* What to work on
Please quote the material exactly, every line of it.

— START Data extract —

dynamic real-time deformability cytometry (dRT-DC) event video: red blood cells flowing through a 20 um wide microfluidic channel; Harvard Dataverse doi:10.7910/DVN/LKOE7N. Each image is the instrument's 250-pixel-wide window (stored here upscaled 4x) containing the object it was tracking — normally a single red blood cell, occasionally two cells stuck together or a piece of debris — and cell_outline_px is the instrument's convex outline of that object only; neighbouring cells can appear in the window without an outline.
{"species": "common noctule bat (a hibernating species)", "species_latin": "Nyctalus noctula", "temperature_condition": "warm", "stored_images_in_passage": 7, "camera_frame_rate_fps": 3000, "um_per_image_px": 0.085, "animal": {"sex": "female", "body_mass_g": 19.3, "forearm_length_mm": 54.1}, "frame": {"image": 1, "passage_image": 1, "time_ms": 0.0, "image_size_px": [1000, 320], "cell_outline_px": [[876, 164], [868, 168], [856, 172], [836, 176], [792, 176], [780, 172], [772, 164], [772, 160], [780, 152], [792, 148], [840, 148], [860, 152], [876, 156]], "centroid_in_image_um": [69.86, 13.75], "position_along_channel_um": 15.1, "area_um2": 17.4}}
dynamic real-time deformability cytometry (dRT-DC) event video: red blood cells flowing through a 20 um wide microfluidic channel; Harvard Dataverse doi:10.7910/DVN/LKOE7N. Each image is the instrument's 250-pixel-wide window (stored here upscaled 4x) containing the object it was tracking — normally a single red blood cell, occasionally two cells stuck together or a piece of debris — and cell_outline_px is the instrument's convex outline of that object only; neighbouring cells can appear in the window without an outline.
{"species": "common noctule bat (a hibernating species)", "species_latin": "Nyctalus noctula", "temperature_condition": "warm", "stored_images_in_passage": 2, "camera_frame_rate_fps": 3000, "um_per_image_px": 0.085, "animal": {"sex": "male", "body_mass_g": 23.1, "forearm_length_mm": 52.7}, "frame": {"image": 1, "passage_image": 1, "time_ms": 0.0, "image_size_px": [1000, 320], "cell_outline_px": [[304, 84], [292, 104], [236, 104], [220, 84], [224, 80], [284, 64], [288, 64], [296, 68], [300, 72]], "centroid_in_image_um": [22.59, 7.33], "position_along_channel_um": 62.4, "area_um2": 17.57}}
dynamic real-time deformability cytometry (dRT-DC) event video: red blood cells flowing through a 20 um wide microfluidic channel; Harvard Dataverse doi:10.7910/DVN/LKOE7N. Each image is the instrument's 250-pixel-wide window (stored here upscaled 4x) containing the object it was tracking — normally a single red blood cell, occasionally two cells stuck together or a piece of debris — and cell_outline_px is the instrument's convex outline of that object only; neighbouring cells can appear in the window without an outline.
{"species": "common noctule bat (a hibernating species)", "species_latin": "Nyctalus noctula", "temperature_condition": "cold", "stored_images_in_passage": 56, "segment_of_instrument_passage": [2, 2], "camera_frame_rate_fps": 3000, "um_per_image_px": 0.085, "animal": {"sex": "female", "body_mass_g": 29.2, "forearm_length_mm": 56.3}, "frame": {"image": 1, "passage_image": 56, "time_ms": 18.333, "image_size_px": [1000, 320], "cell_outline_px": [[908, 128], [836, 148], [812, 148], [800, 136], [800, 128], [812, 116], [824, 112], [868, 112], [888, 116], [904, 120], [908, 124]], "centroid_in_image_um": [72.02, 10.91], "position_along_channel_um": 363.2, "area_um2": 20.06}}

— END Data extract —

* Reply
dynamic real-time deformability cytometry (dRT-DC) event video: red blood cells flowing through a 20 um wide microfluidic channel; Harvard Dataverse doi:10.7910/DVN/LKOE7N. Each image is the instrument's 250-pixel-wide window (stored here upscaled 4x) containing the object it was tracking — normally a single red blood cell, occasionally two cells stuck together or a piece of debris — and cell_outline_px is the instrument's convex outline of that object only; neighbouring cells can appear in the window without an outline.
{"species": "common noctule bat (a hibernating species)", "species_latin": "Nyctalus noctula", "temperature_condition": "warm", "stored_images_in_passage": 7, "camera_frame_rate_fps": 3000, "um_per_image_px": 0.085, "animal": {"sex": "female", "body_mass_g": 19.3, "forearm_length_mm": 54.1}, "frame": {"image": 1, "passage_image": 1, "time_ms": 0.0, "image_size_px": [1000, 320], "cell_outline_px": [[876, 164], [868, 168], [856, 172], [836, 176], [792, 176], [780, 172], [772, 164], [772, 160], [780, 152], [792, 148], [840, 148], [860, 152], [876, 156]], "centroid_in_image_um": [69.86, 13.75], "position_along_channel_um": 15.1, "area_um2": 17.4}}
dynamic real-time deformability cytometry (dRT-DC) event video: red blood cells flowing through a 20 um wide microfluidic channel; Harvard Dataverse doi:10.7910/DVN/LKOE7N. Each image is the instrument's 250-pixel-wide window (stored here upscaled 4x) containing the object it was tracking — normally a single red blood cell, occasionally two cells stuck together or a piece of debris — and cell_outline_px is the instrument's convex outline of that object only; neighbouring cells can appear in the window without an outline.
{"species": "common noctule bat (a hibernating species)", "species_latin": "Nyctalus noctula", "temperature_condition": "warm", "stored_images_in_passage": 2, "camera_frame_rate_fps": 3000, "um_per_image_px": 0.085, "animal": {"sex": "male", "body_mass_g": 23.1, "forearm_length_mm": 52.7}, "frame": {"image": 1, "passage_image": 1, "time_ms": 0.0, "image_size_px": [1000, 320], "cell_outline_px": [[304, 84], [292, 104], [236, 104], [220, 84], [224, 80], [284, 64], [288, 64], [296, 68], [300, 72]], "centroid_in_image_um": [22.59, 7.33], "position_along_channel_um": 62.4, "area_um2": 17.57}}
dynamic real-time deformability cytometry (dRT-DC) event video: red blood cells flowing through a 20 um wide microfluidic channel; Harvard Dataverse doi:10.7910/DVN/LKOE7N. Each image is the instrument's 250-pixel-wide window (stored here upscaled 4x) containing the object it was tracking — normally a single red blood cell, occasionally two cells stuck together or a piece of debris — and cell_outline_px is the instrument's convex outline of that object only; neighbouring cells can appear in the window without an outline.
{"species": "common noctule bat (a hibernating species)", "species_latin": "Nyctalus noctula", "temperature_condition": "cold", "stored_images_in_passage": 56, "segment_of_instrument_passage": [2, 2], "camera_frame_rate_fps": 3000, "um_per_image_px": 0.085, "animal": {"sex": "female", "body_mass_g": 29.2, "forearm_length_mm": 56.3}, "frame": {"image": 1, "passage_image": 56, "time_ms": 18.333, "image_size_px": [1000, 320], "cell_outline_px": [[908, 128], [836, 148], [812, 148], [800, 136], [800, 128], [812, 116], [824, 112], [868, 112], [888, 116], [904, 120], [908, 124]], "centroid_in_image_um": [72.02, 10.91], "position_along_channel_um": 363.2, "area_um2": 20.06}}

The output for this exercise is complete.